GIVEN THE NEED to reverse global direction, these should be boom times for purveyors of alternatives to business-as-usual. But that is not how the world works. Never has been. Alternatives to established ways of thinking and doing have always been discouraged. Often they’ve been squashed with violence. Consider Socrates or Christ, or even Galileo, though he got off easy.

Alternatives are usually opposed when current authorities fear loss of advantage, but there are also deeper reasons. Change is risky, and if things go wrong, reversing direction or finding another solution is hard.

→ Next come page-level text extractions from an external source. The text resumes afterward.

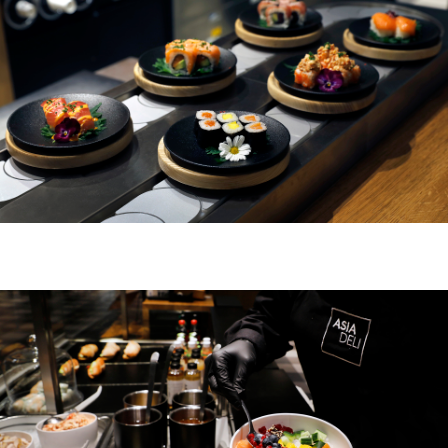
ZURICH BELLEVUE
ABOUT US
DE
FR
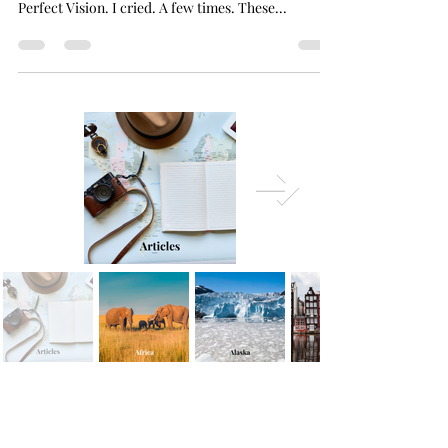
I was more emotional than I thought I would be,
when I said my final goodbyes to the mamas of
Perfect Vision. I cried. A few times. These...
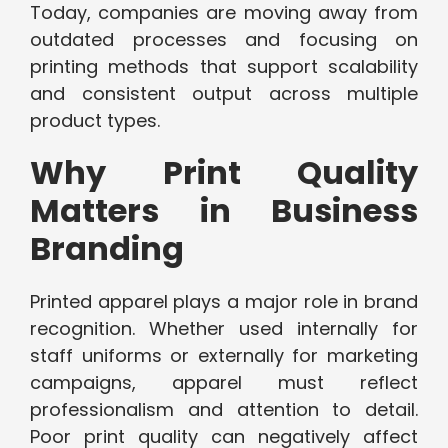
Today, companies are moving away from
outdated processes and focusing on
printing methods that support scalability
and consistent output across multiple
product types.
Why Print Quality
Matters in Business
Branding
Printed apparel plays a major role in brand
recognition. Whether used internally for
staff uniforms or externally for marketing
campaigns, apparel must reflect
professionalism and attention to detail.
Poor print quality can negatively affect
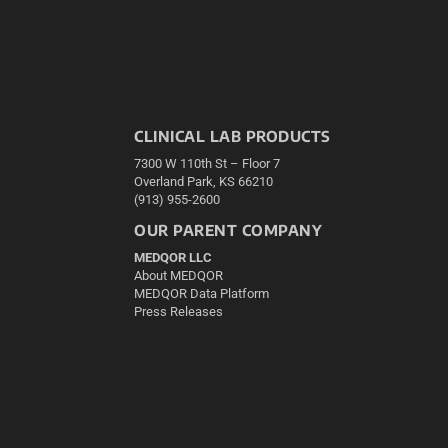
CLINICAL LAB PRODUCTS
7300 W 110th St – Floor 7
Overland Park, KS 66210
(913) 955-2600
OUR PARENT COMPANY
MEDQOR LLC
About MEDQOR
MEDQOR Data Platform
Press Releases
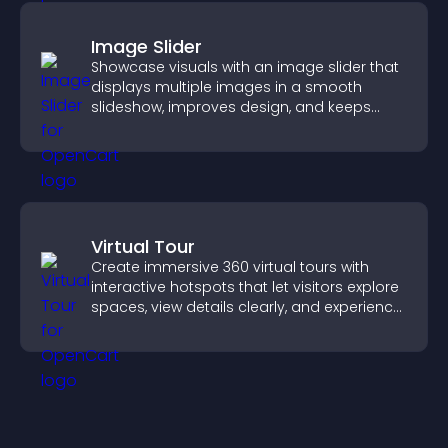
Image Slider
Showcase visuals with an image slider that
displays multiple images in a smooth
slideshow, improves design, and keeps
visitors engaged.
Virtual Tour
Create immersive 360 virtual tours with
interactive hotspots that let visitors explore
spaces, view details clearly, and experience
panoramic environments seamlessly.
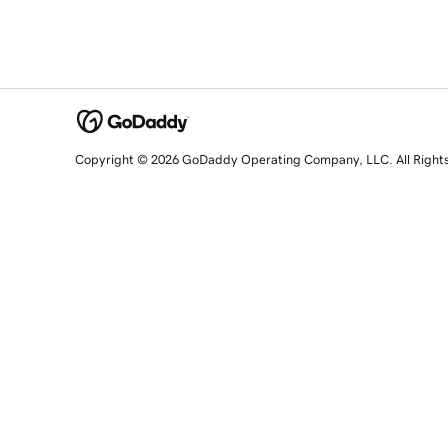
Copyright © 2026 GoDaddy Operating Company, LLC. All Right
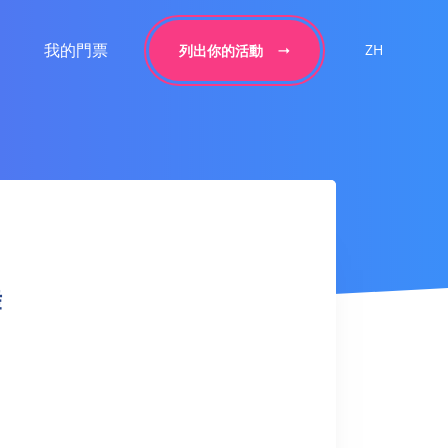
我的門票
ZH
列出你的活動
舞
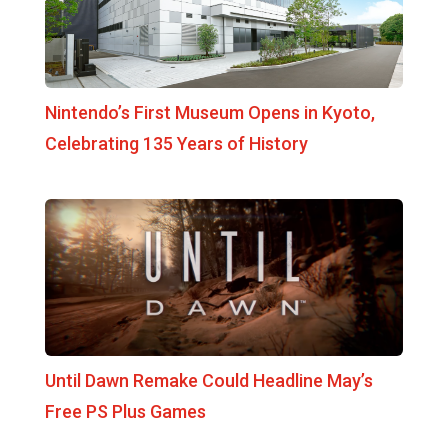
Nintendo’s First Museum Opens in Kyoto,
Celebrating 135 Years of History
Until Dawn Remake Could Headline May’s
Free PS Plus Games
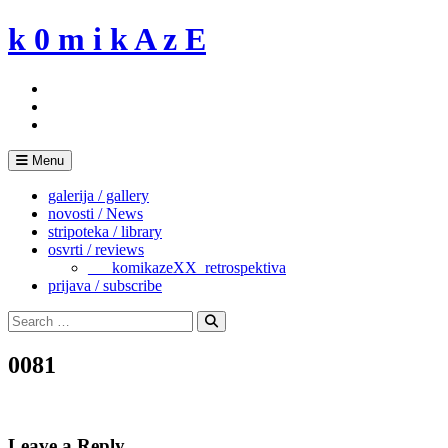
Skip
k 0 m i k A z E
to
content
Menu
galerija / gallery
novosti / News
stripoteka / library
osvrti / reviews
___komikazeXX_retrospektiva
prijava / subscribe
Search
for:
Search
0081
Leave a Reply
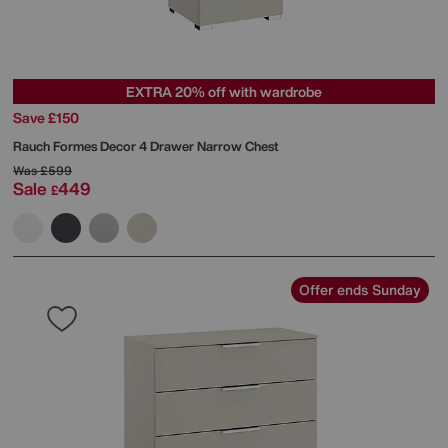
EXTRA 20% off with wardrobe
Save £150
Rauch
Formes Decor 4 Drawer Narrow Chest
Was
£599
Sale
449
£
Offer ends Sunday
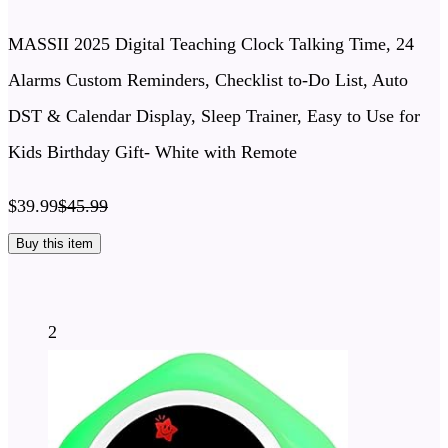
MASSII 2025 Digital Teaching Clock Talking Time, 24
Alarms Custom Reminders, Checklist to-Do List, Auto
DST & Calendar Display, Sleep Trainer, Easy to Use for
Kids Birthday Gift- White with Remote
$39.99
$45.99
Buy this item
2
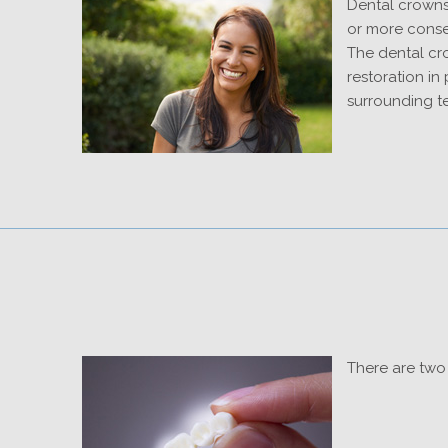
Dental crowns
or more consec
The dental cro
restoration in
surrounding t
There are two 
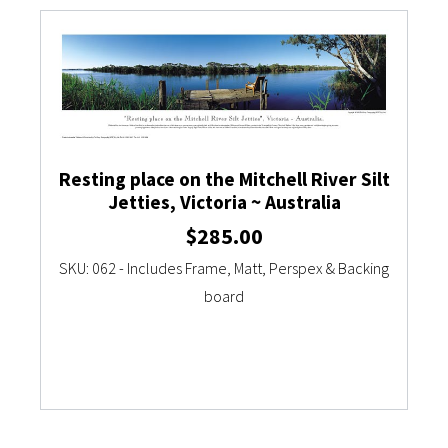
Currency Converter
Resting place on the Mitchell River Silt
Jetties, Victoria ~ Australia
$
285.00
SKU: 062 - Includes Frame, Matt, Perspex & Backing
board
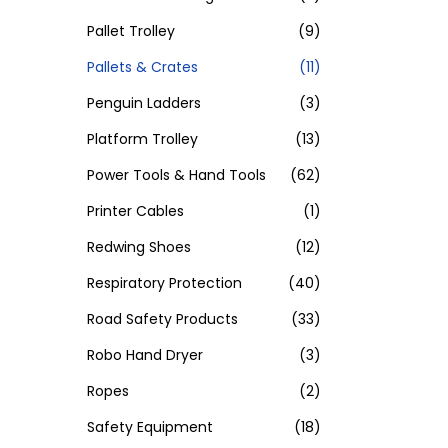
Pallet Trolley
(9)
Pallets & Crates
(11)
Penguin Ladders
(3)
Platform Trolley
(13)
Power Tools & Hand Tools
(62)
Printer Cables
(1)
Redwing Shoes
(12)
Respiratory Protection
(40)
Road Safety Products
(33)
Robo Hand Dryer
(3)
Ropes
(2)
Safety Equipment
(18)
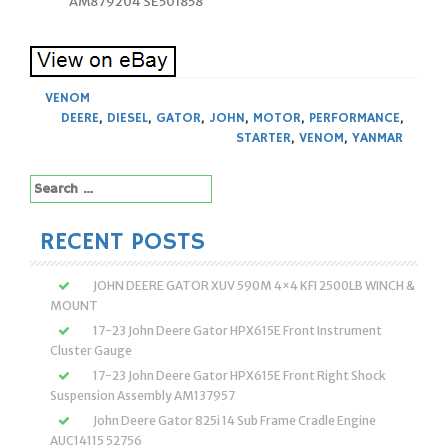
AM879204 SE501858
VENOM
DEERE
,
DIESEL
,
GATOR
,
JOHN
,
MOTOR
,
PERFORMANCE
,
STARTER
,
VENOM
,
YANMAR
Search
for:
RECENT POSTS
JOHN DEERE GATOR XUV 590M 4×4 KFI 2500LB WINCH &
MOUNT
17-23 John Deere Gator HPX615E Front Instrument
Cluster Gauge
17-23 John Deere Gator HPX615E Front Right Shock
Suspension Assembly AM137957
John Deere Gator 825i 14 Sub Frame Cradle Engine
AUC14115 52756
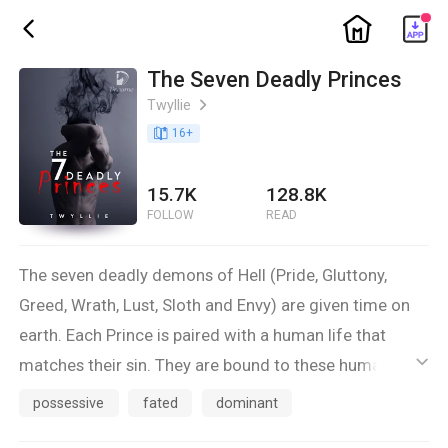
ic_home
ic_back
The Seven Deadly Princes
Twyllie
ic_arrow_right
book_age
16
+
15.7K
128.8K
FOLLOW
READ
The seven deadly demons of Hell (Pride, Gluttony,
Greed, Wrath, Lust, Sloth and Envy) are given time on
earth. Each Prince is paired with a human life that
matches their sin. They are bound to these humans as
ic_default
their anchor to the world for them to enjoy the
possessive
fated
dominant
pleasures of earth for the very first time.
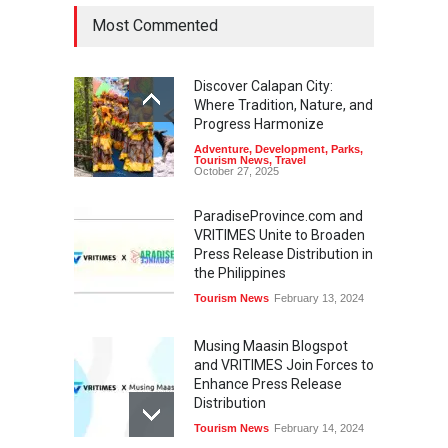
Most Commented
Discover Calapan City:
Where Tradition, Nature, and
Progress Harmonize
Adventure
,
Development
,
Parks
,
Tourism News
,
Travel
October 27, 2025
ParadiseProvince.com and
VRITIMES Unite to Broaden
Press Release Distribution in
the Philippines
Tourism News
February 13, 2024
Musing Maasin Blogspot
and VRITIMES Join Forces to
Enhance Press Release
Distribution
Tourism News
February 14, 2024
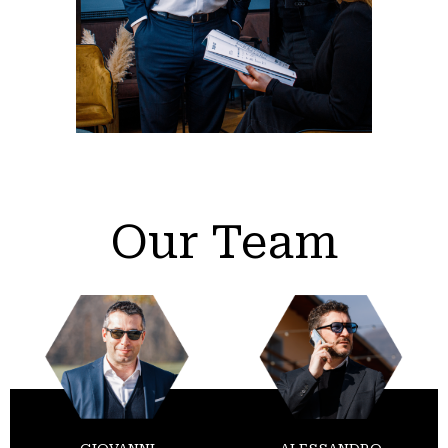
Our Team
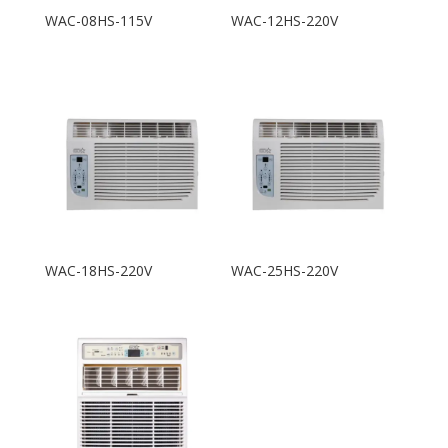
WAC-08HS-115V
WAC-12HS-220V
WAC-18HS-220V
WAC-25HS-220V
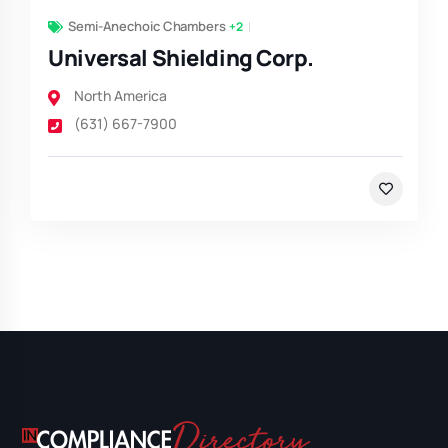
Semi-Anechoic Chambers
+2
Universal Shielding Corp.
North America
(631) 667-7900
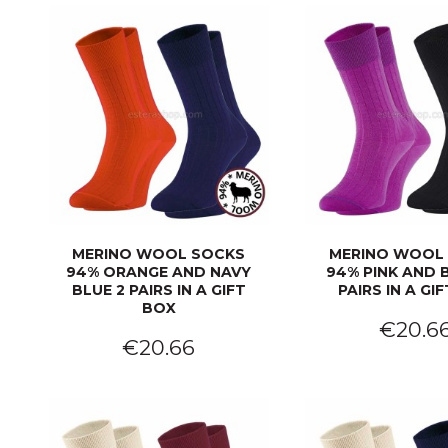
MERINO WOOL SOCKS
MERINO WOOL
94% ORANGE AND NAVY
94% PINK AND 
BLUE 2 PAIRS IN A GIFT
PAIRS IN A GI
BOX
€20.6
€20.66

Most of the old cultures knew that. In their defining stories, curiosity opened Pandora’s Box of evils. Innovation upset the natural order of things. Hubris offended the gods. Cultures with other stories and more reckless ambitions were pushing their luck.

Five thousand years ago the irrigation-happy Sumerians pushed their luck. Their great Epic of Gilgamesh celebrated the conquest of nature, and the building of the first great agricultural civilization. It worked well enough for a few hundred years. But the irrigators did not know enough about soil and water systems. Rising salts poisoned the fields, and by the time the Sumerians recognized the problem, they were too deeply invested in big-irrigation agriculture to have any other practical options. Their civilization returned to dust. Sumer gambled on a hugely innovative approach to thinking and doing, and it lost.

Five hundred years ago, Western cultures began dabbling with much bigger ambitions, based on unleashed scientific and economic progress. The new, modern thinking worked well enough for a few hundred years. Indeed, it was in some ways so successful that the agenda was extended to the global scale. But the new authorities did not know enough about global biophysical and socio-economic systems – about the potential legacies of colonialism, consumerism and climate change (and equivalent matters starting with other letters). Consequently, our astonishing gains are now teetering on a foundation of dangerously unsustainable practice.

As in Sumer, our most powerful institutions, locally to globally, are too deeply invested in the established approach to welcome other thoughts. Instead, they question the science, blame lifestyle choices and hope for a technological fix. As the road gets bumpier, they hold more tightly to the wheel.

But we are not in Sumer. We know what happened to the great walled city of Gilgamesh, and to the many other civilizations that pushed their luck. Over the intervening millennia, we have learned a few things. In much of the world, we now have generally greater tolerance for alternative approaches than was evident in the days of Socrates, Christ and Galileo. Also, we now have a great wealth of alternatives.

The available alternatives are not all well developed and have not yet been consolidated as a clear package with an accepted label. But many options are backed by decades of thought and experimentation and a nicely labelled package may not be necessary or desirable. What matters most is that the best work shares a promising set of essential characteristics that aim to reconcile change and humility, well-being and limits, and that could be viable over the long run. That will do for a start.